- **Directions for this task**: Find the line with "Next, the stack of green" in the data below, then restate it and all remaining lines exactly, adding nothing.

Stored items from a collection
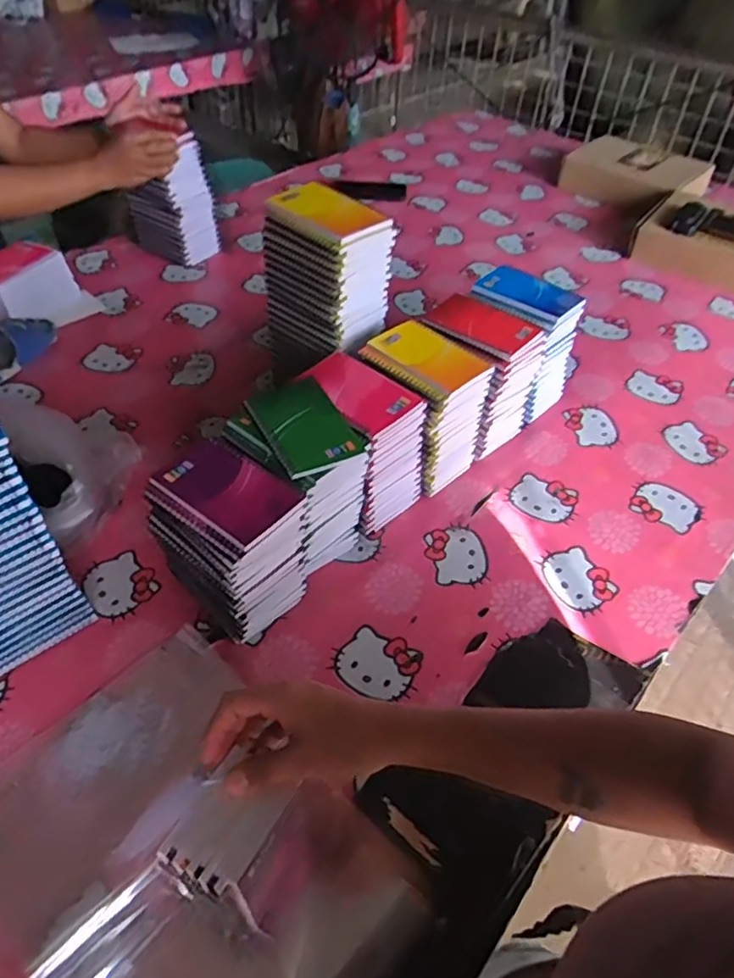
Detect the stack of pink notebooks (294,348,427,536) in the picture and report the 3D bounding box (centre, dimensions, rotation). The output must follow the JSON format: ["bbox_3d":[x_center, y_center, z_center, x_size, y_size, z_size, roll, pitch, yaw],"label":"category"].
[{"bbox_3d":[-0.011,-0.057,0.758,0.094,0.161,0.142,-34,57,-29],"label":"stack of pink notebooks"}]

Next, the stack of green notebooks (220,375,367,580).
[{"bbox_3d":[-0.069,-0.006,0.703,0.109,0.171,0.136,-32,56,-28],"label":"stack of green notebooks"}]

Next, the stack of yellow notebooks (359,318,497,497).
[{"bbox_3d":[0.070,-0.101,0.800,0.108,0.170,0.131,-34,57,-29],"label":"stack of yellow notebooks"}]

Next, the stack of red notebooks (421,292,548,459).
[{"bbox_3d":[0.141,-0.155,0.850,0.136,0.168,0.115,35,55,27],"label":"stack of red notebooks"}]

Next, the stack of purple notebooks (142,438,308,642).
[{"bbox_3d":[-0.135,0.053,0.643,0.129,0.167,0.095,31,53,24],"label":"stack of purple notebooks"}]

- **Solved exercise**:
Next, the stack of green notebooks (220,375,367,580).
[{"bbox_3d":[-0.069,-0.006,0.703,0.109,0.171,0.136,-32,56,-28],"label":"stack of green notebooks"}]

Next, the stack of yellow notebooks (359,318,497,497).
[{"bbox_3d":[0.070,-0.101,0.800,0.108,0.170,0.131,-34,57,-29],"label":"stack of yellow notebooks"}]

Next, the stack of red notebooks (421,292,548,459).
[{"bbox_3d":[0.141,-0.155,0.850,0.136,0.168,0.115,35,55,27],"label":"stack of red notebooks"}]

Next, the stack of purple notebooks (142,438,308,642).
[{"bbox_3d":[-0.135,0.053,0.643,0.129,0.167,0.095,31,53,24],"label":"stack of purple notebooks"}]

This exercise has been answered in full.